● **Work required**
Which lines of the records below contain the word "manager"? Return each of those lines.

● **Material supplied**

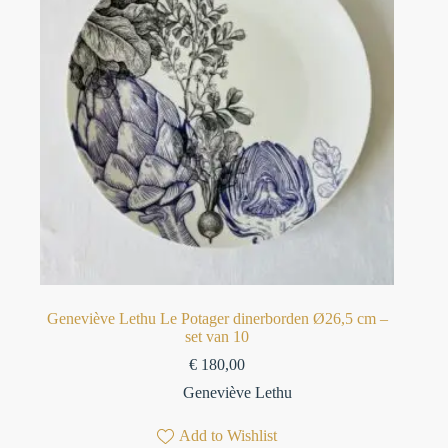
Geneviève Lethu Le Potager dinerborden Ø26,5 cm –
set van 10
€
180,00
Geneviève Lethu
Add to Wishlist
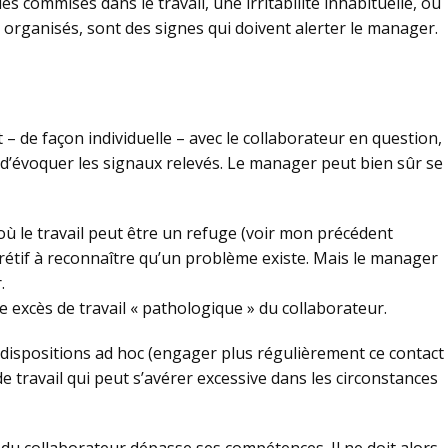
s commises dans le travail, une irritabilité inhabituelle, ou
organisés, sont des signes qui doivent alerter le manager.
 – de façon individuelle – avec le collaborateur en question,
, d’évoquer les signaux relevés. Le manager peut bien sûr se
ù le travail peut être un refuge (voir mon précédent
e rétif à reconnaître qu’un problème existe. Mais le manager
.
le excès de travail « pathologique » du collaborateur.
es dispositions ad hoc (engager plus régulièrement ce contact
de travail qui peut s’avérer excessive dans les circonstances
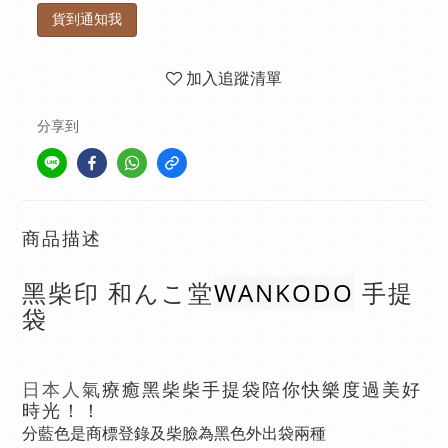
貨到通知我
加入追蹤清單
分享到
商品描述
WANKODO
黑柴印 和んこ堂
手提
袋
療癒
黑柴柴手提袋陪你快樂度過美好
日本人氣
時光！！
分
藍色
是
商標登錄及
柴臉為黑色外出袋兩種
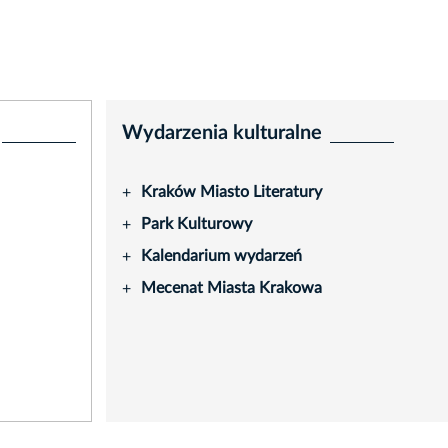
Wydarzenia kulturalne
Kraków Miasto Literatury
+
Park Kulturowy
+
Kalendarium wydarzeń
+
Mecenat Miasta Krakowa
+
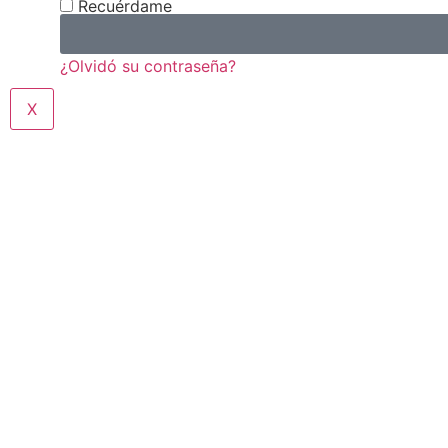
Recuérdame
¿Olvidó su contraseña?
X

● **Answer to this problem**
organisés, sont des signes qui doivent alerter le manager.
, d’évoquer les signaux relevés. Le manager peut bien sûr se
e rétif à reconnaître qu’un problème existe. Mais le manager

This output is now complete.